Collection entries

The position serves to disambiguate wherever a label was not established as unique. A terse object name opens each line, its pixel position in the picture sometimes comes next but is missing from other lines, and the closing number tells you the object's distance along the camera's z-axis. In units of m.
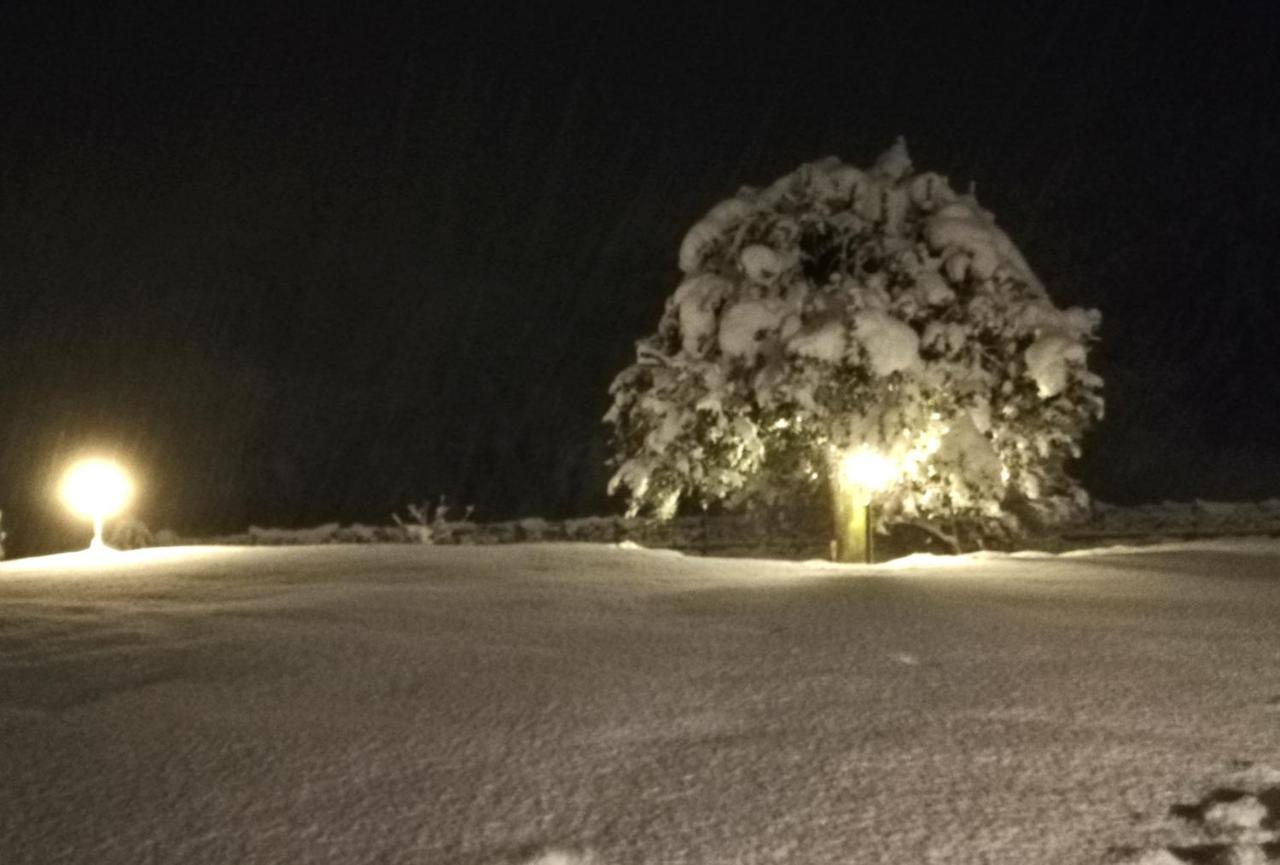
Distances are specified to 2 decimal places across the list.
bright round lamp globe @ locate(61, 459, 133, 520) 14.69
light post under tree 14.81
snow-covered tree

▸ EXERCISE: Lines from the records above that hold "tree" are the ones to list.

▸ WRITTEN SOLUTION:
light post under tree 14.81
snow-covered tree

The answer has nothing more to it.